Another elderly patient described feeling self-conscious on a bus journey to a wound clinic when a boy stared at him throughout the journey.
“I don’t think I will go on the bus again”, he said.
The distressing sense of isolation can be heightened because wound healing is still dubbed as a Cinderella service (Sandoz, 2016; Young, 2016) that attracts relatively little interest in the medical profession.
Lindsay Leg Club
For some elderly patients with wounds, visits from district nurses can provide a sense of relational continuity they might seek to maintain – sometimes at a dangerous cost to their physical health.
“As district nurses we used to go to people’s homes and we knew that sometimes they would use something like a knitting needle […] and poke it in there to make the wounds […] because otherwise if we weren’t going to visit them anymore because they’d healed, they might not see many people”, said a lead of one Lindsay Leg Club.
Lindsay Leg Club is a charity based on a social-medical model of care provision run by district and practice nurses off the NHS premises, that offers wound care support for many elderly people in the community, including after their wounds heal.
Social infrastructure has a huge potential to improve physical and mental outcomes for elderly patients with wounds.
‘No man is an island’ may be a cliché (Beer, 1997) but Lindsay Leg Clubs have a transformative potential to bring people together to heal better by making friends, learning from one another and being motivated by peer pressure in the company of nurses interested in leg ulcer care. As one patient-turned-secretary of a Leg Club said, it is, first and foremost, a social occasion to share a cup of tea, play bingo, or have their toenails cut.
“If a patient’s head is okay, the rest heals as well”, the Leg Club lead added.
Healing and management
There are many success stories from Leg Clubs across the country.
One is of a patient who had had weeping leg ulcers that kept her indoors for four years before she was persuaded to come to her local Leg Club.
“I didn’t realise other people had the same problem as me”, she reportedly said.
After three months, her life was changed. She started going out with her daughter and getting her own groceries. She would go to every Leg Club outing. After one year, her legs were healed.
“Not because we did anything different but just because she was happy, and she was more mobile”, the Leg Club lead said.
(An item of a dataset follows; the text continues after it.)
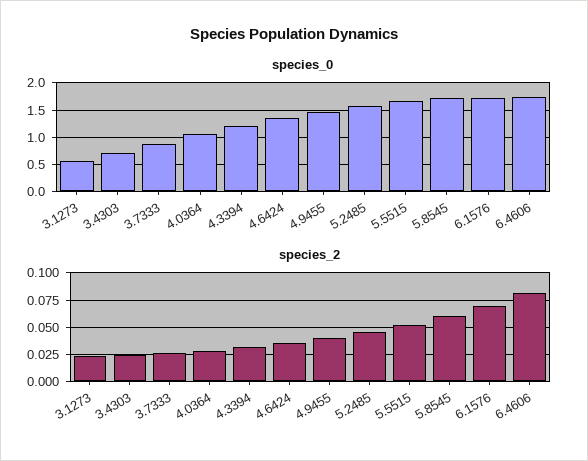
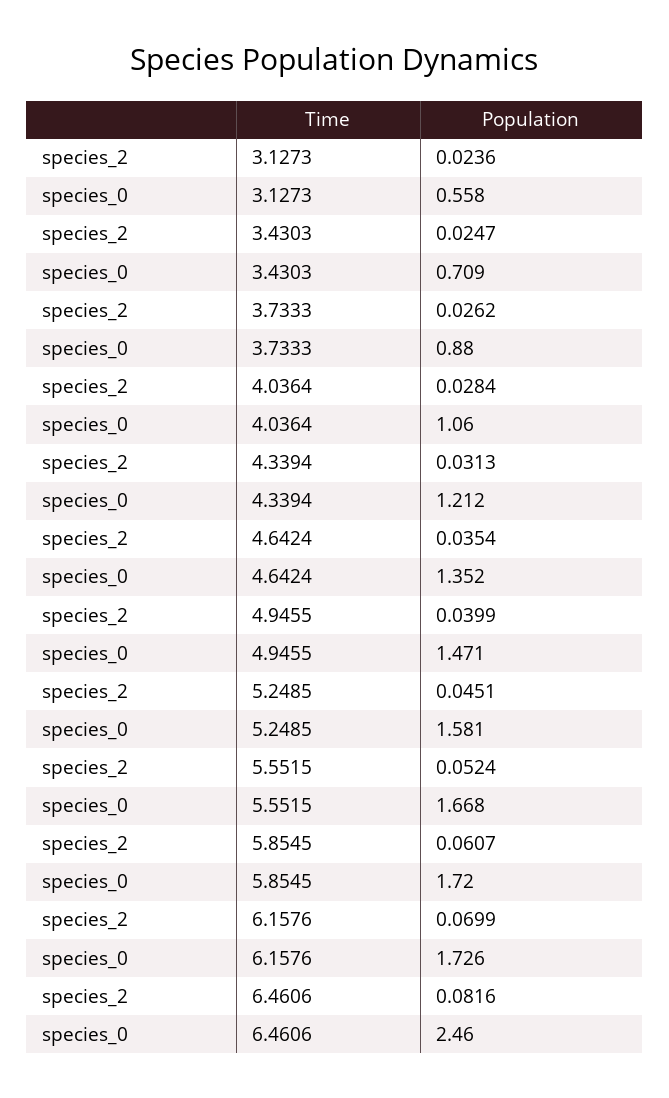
species_0, 6.4606: 1.75 -> 2.46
The patient did not develop a single ulcer until she passed away eight years later.
Social support is important in the healing and management of chronic wounds in elderly people, so it is important to make them aware of the presence of such social infrastructure in their locality.
Established in 1995 and operating across Great Britain, Lindsay Leg Clubs offer social-medical assistance for people with wounds as well as ongoing support for people whose wounds have healed, and all providers of care to elderly patients should make them aware of their local club.
For more information on Leg Club locations and the possibility of getting involved as a volunteer, visit their website.
Dr Anna Galazka is an Early Career Researcher and University Teacher at Cardiff Business School.
She completed her PhD in organisation studies in the Cardiff Business School earlier this year and continues to focus her research on understanding the possibilities and power of social innovation in the context of managing chronic conditions, such as wounds.
This article originally appeared in a wound care special issue of Innov-age Magazine.
References
- BBC Sounds (2018). The Anatomy of Loneliness – Episode 1. [Accessed: 28 October 2018].
- Beer G (1997). The making of a Cliché: ‘No man is an Island’. European Journal of English Studies, 1(1), pp. 33–47.
- Coughlan S (2018). Loneliness threatens young as well as old. BBC News, 9 October. [Accessed: 28 October 2018].
- Salman S (2017). The battle against loneliness among older people. The Guardian, 10 May. [Accessed: 28 October 2018].
- Sandoz H (2016). Under pressure: why it’s time to heal these wounds. [Accessed: 9 January 2018].
- Young T (2016). Introducing the Welsh Wound Innovation Centre. Dermatological Nursing, 15(1), p. 6.